When I got home, it looked the same. The only difference was the addition of “GameCenter” on the main screen. I checked settings, and sure enough it had been updated, but nothing showed multi-tasking, and I couldn’t create a folder.

However a double click on the home button brought up the multi-tasking window, so I could see what was running. Semi-cool, but not sure how useful. We’ll see as I try to use it more. I added DropBox, EasyReader (for PDFs) and a few more items people had mentioned, including a Twitter app.

Now I’ll play with it a bit and see how useful it is.

I also sent a note to a friend to see if they wanted my tablet. If not, I’ll be looking to sell that on eBay and recover some funds. I have the feeling I won’t be traveling with it, and instead I’d like to have the money and look to perhaps upgrade my phone instead.

One thing I noticed last week was in typing on the iPad. I grabbed it to do a bit of blogging and I was surprised at how fast I could type on the virtual keyboard. The spacing is similar to what I like and the audible clicks were very handy. I can see those as being annoying at a conference, so I’d likely need headphones for the feedback for me, set low enough to let me still here what I’m taking notes on.

A cooler, and cooler device, the more I play with it.

Kindle v iPad

I don’t have either, but I ran across this comparison on the devices. It says get both, if you’re a consumer of media and culture.

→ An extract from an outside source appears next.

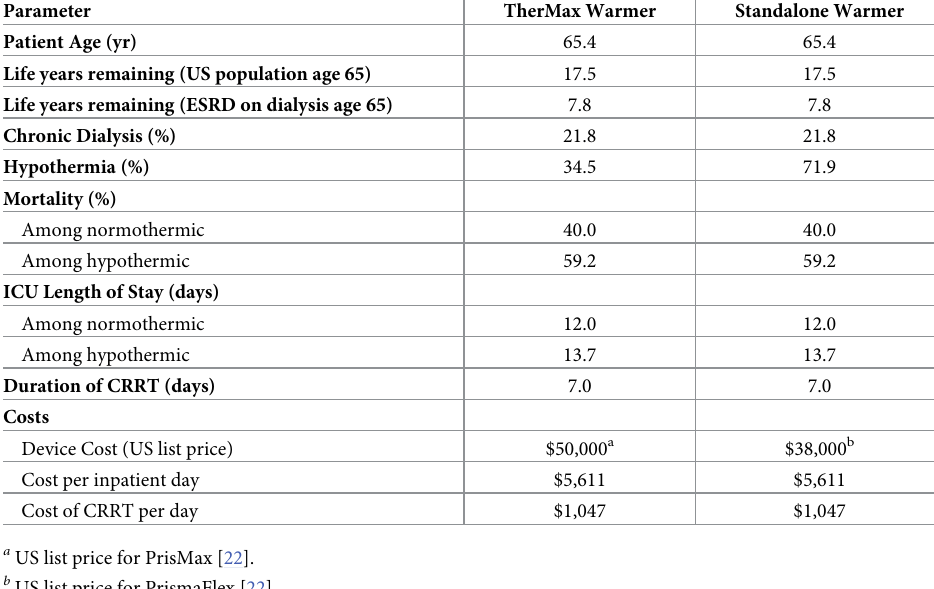
Table 2. Primary model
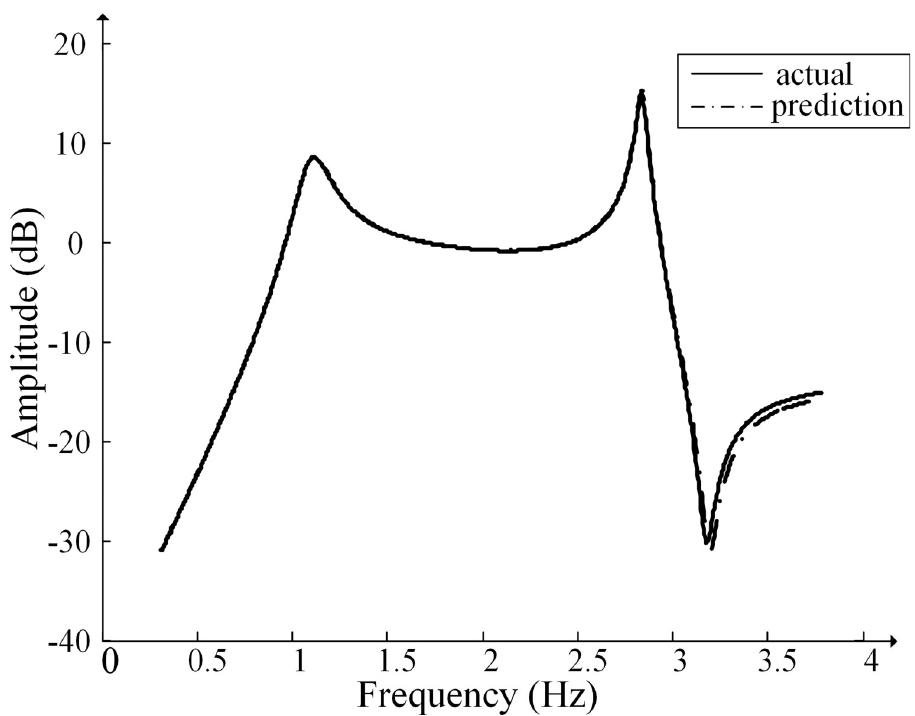
Fig 8. Fitting results of the amplitude of the transformation ratio.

To some extent I do think that it’s got a perspective that makes sense, and if you can afford a $500 iPad (or more), then you can probably add in a $140 Kindle without worrying about it.

I had a Gen 1 Kindle, and I have an iPhone that is my primary way to read. I read on flights, and while I do take breaks and play some games, I think it’s a matter of attention span. Books that are really, really good hold my attention, and I won’t move on to anything else.

Books that I struggle with, or require more thinking, I switch off at times. When I read business books, I sometimes need to think about something, so I’ll close the Kindle app for a minute, maybe play a game, and let my mind wander with what I’ve read.

There definitely is a difference in reading on an LCD and e-ink. It doesn’t bother me, or it doesn’t appear to, but I understand that it might bother some people, and if that’s the case, a Kindle/Nook/eReader makes more sense.

I’m not sure if I’ll get an iPad. It has to function in my life and add something to it, and I’m not sure it’s that much better than an iPhone. Talking with someone recently that carries an iPhone, iPad, and laptop, they tended to use the iPad regularly, but it didn’t remove the need for the other devices. We’ll see if I make a case in my mind to get one.

However you do it, go read. It’s good for you.